* _Exercise description_: Give the number of lines in the data below that contain "Materialien", and only that number.

* _Given records_:
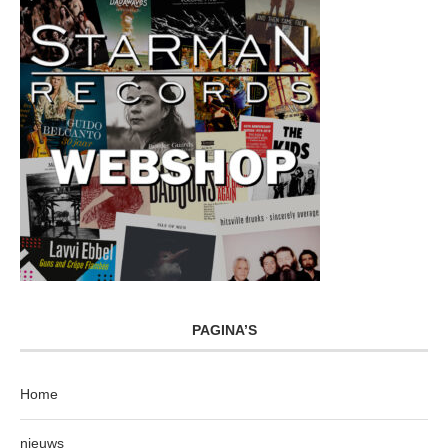
PAGINA’S
Home
nieuws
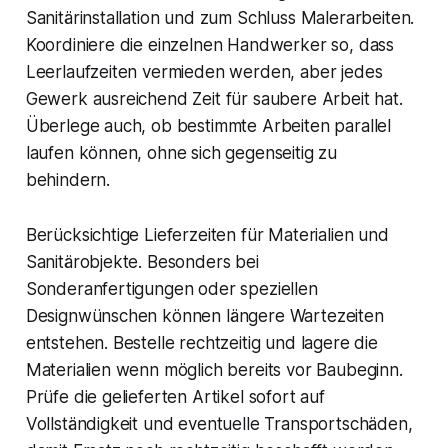
Sanitärinstallation und zum Schluss Malerarbeiten.
Koordiniere die einzelnen Handwerker so, dass
Leerlaufzeiten vermieden werden, aber jedes
Gewerk ausreichend Zeit für saubere Arbeit hat.
Überlege auch, ob bestimmte Arbeiten parallel
laufen können, ohne sich gegenseitig zu
behindern.
Berücksichtige Lieferzeiten für Materialien und
Sanitärobjekte. Besonders bei
Sonderanfertigungen oder speziellen
Designwünschen können längere Wartezeiten
entstehen. Bestelle rechtzeitig und lagere die
Materialien wenn möglich bereits vor Baubeginn.
Prüfe die gelieferten Artikel sofort auf
Vollständigkeit und eventuelle Transportschäden,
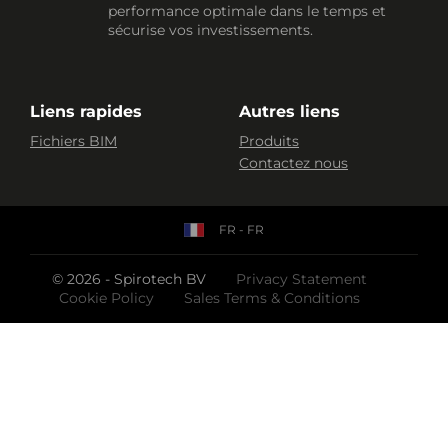
performance optimale dans le temps et
sécurise vos investissements.
Liens rapides
Autres liens
Fichiers BIM
Produits
Contactez nous
FR - FR
© 2026 - Spirotech BV
Privacy Statement
Cookie Policy
Sales Terms & Conditions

* _Task answer_: 2